With a market capitalization of $20 billion, shareholders are valuing Tesla (NASDAQ:TSLA) more like a technology company than an automaker.
There is some reason for their enthusiasm. Sales have been great in California, the company’s home base and the largest U.S auto market. The California New Car Dealers Association on Monday reported sales results for the first six months of 2013, and Tesla’s Model S was the third-best selling luxury sedan after Daimler’s (DDAIF.PK) Mercedes-Benz E Class and BMW’s 5 Series models. In fact, this particular piece of news sent shares of the electric vehicle manufacturer to a new all-time high of $173. When the company’s stock price surged past $172.75 during that rally, its market capitalization hit $20 billion.
“Justified or not, the expectations for this company are now very high,” Baum & Associates automobile analyst Alan Baum told Bloomberg. He likened the electric vehicle manufacturer to Apple (NASDAQ:AAPL), saying the company has “managed to cross the automotive and technology fields to become this hot commodity.”
Especially compared with 2012, when the company was missing production target after production target, 2013 has been a banner year for Tesla. The Model S has been hit with several accolades: Motor Trend declared the electric vehicle its 2013 Car of the Year, Consumer Reports gave the vehicle a near-perfect score of 99 out of 100, and the National Highway Traffic Safety Administration gave Model S a 5-star crash safety rating this month.
These awards have contributed to Tesla’s standing in both the automotive world and the technology world, and the growing reputation of the Model S has no doubt boosted its sales. That Tesla’s luxury electric vehicle — the Model S Sedan — has become popular with the affluent and the environmentally conscious is clear from the numbers.
The company sold 5,150 cars in the second quarter, or approximately 1,700 per month, a figure comparable to the sales of its top plug-in rivals, the Nissan (NSANY.PK) Leaf and General Motors’s (NYSE:GM) Chevy Volt. That sales figure not only puts the company well on its way to achieving its target of 20,000 deliveries for 2013 but also contributed to the automaker’s surprisingly strong second-quarter results.
Of course, there are issues the company must still work out. There are nowhere near enough charging stations to support Tesla’s aspiration of transforming from a niche automaker into a giant, and auto dealerships — affiliates of major automakers like GM, Ford (NYSE:F), and Toyota (NYSE:TM) — are challenging its nontraditional method of selling its electric vehicles, which eschews the dealership model. Then, there is the problem of the base price of the Model S. At nearly $70,000, such a vehicle does not appeal to the mass market, and any low-cost version is not only years away but will considerably narrow the company’s margins.
Still, Wall Street deemed it appropriate to bestow upon the company a market value that is 10 times its expected annual sales this year.

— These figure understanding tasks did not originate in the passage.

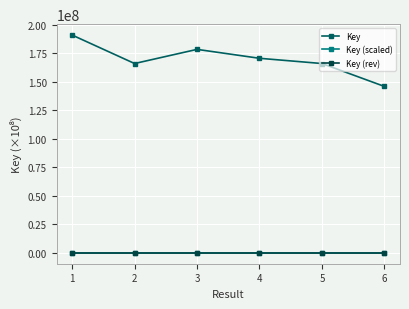

What is the average value of the Key (rev) series?

10.4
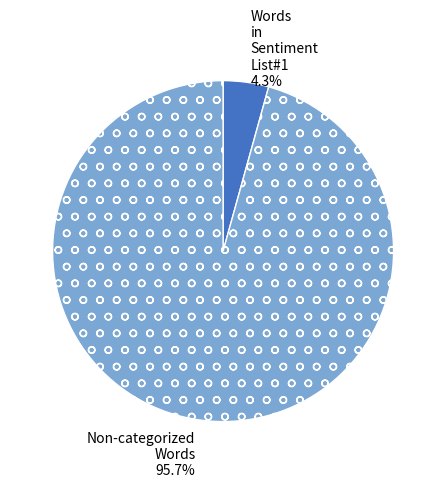

Is there a majority slice in this chart?

Yes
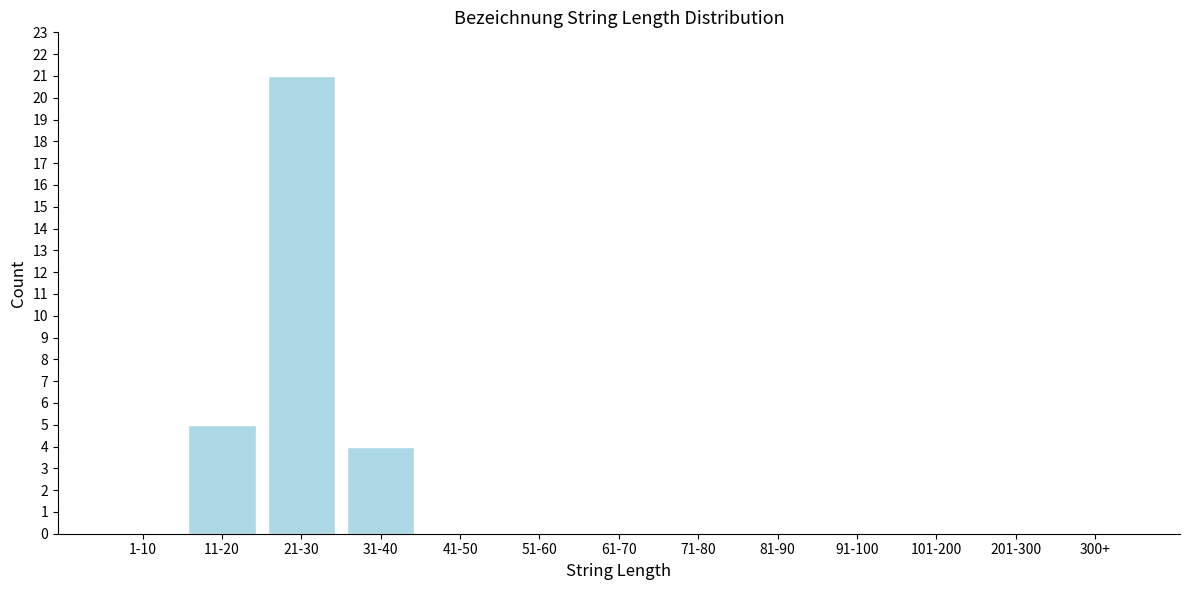

Reading left to right, extract all data points from this chart.

1-10=0	11-20=5	21-30=21	31-40=4	41-50=0	51-60=0	61-70=0	71-80=0	81-90=0	91-100=0	101-200=0	201-300=0	300+=0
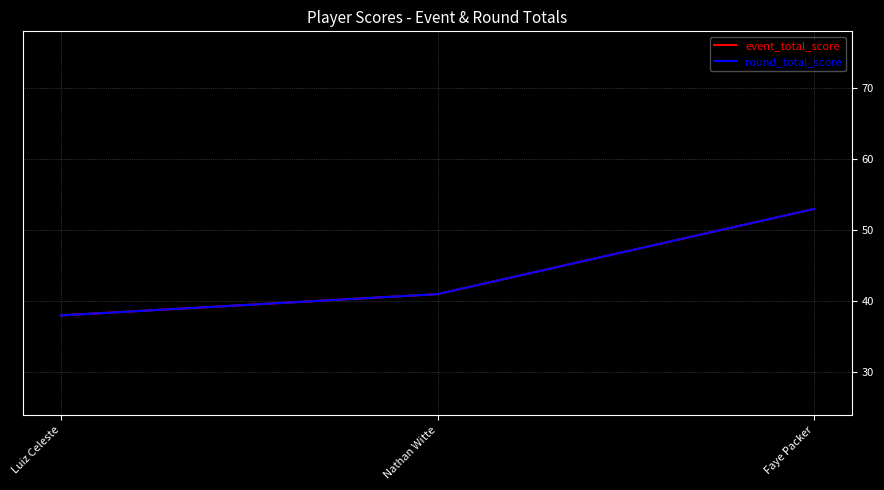

Reading left to right, what are all the values shown in this chart?

event_total_score: 38	41	53
round_total_score: 38	41	53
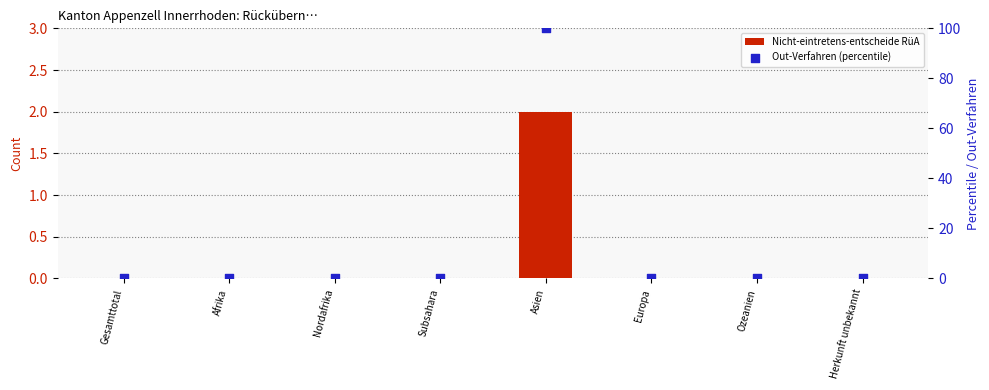

Which series has the widest spread of Y values?

Out-Verfahren (percentile)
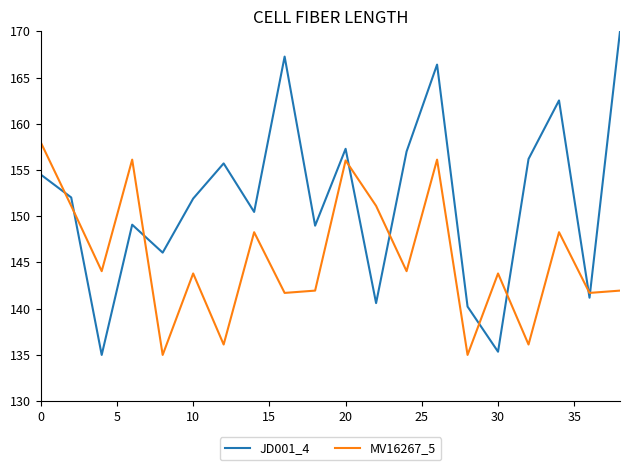

True or false: JD001_4 has more than 2 interior local peaks.

True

At that valuation, Tesla is more expensive than Ford, which is valued at $64 billion, or slightly less than half the value of the company’s expected 2013 sales of $140 billion, and more expensive than Toyota, which is valued at $200 billion, or about three-quarters of its expected annual sales of $260 billion. It even has a higher price-to-sales ratio than Google (NASDAQ:GOOG), whose market cap of $290 billion is about five times 2013’s expected revenue.
As a result of this expensive valuation, a large number of investors have sold Tesla’s stock short, effectively betting that Tesla will not be able to make good on the industry’s expectations and that its shares will drop instead of continuing to rise in the near future. But whether these short bets pay off depends on the company’s ability to develop an electric vehicle at a favorable price point — one that does not hurt its margins significantly — and its ability to translate Tesla’s technological prowess into benefits that the industry appreciates.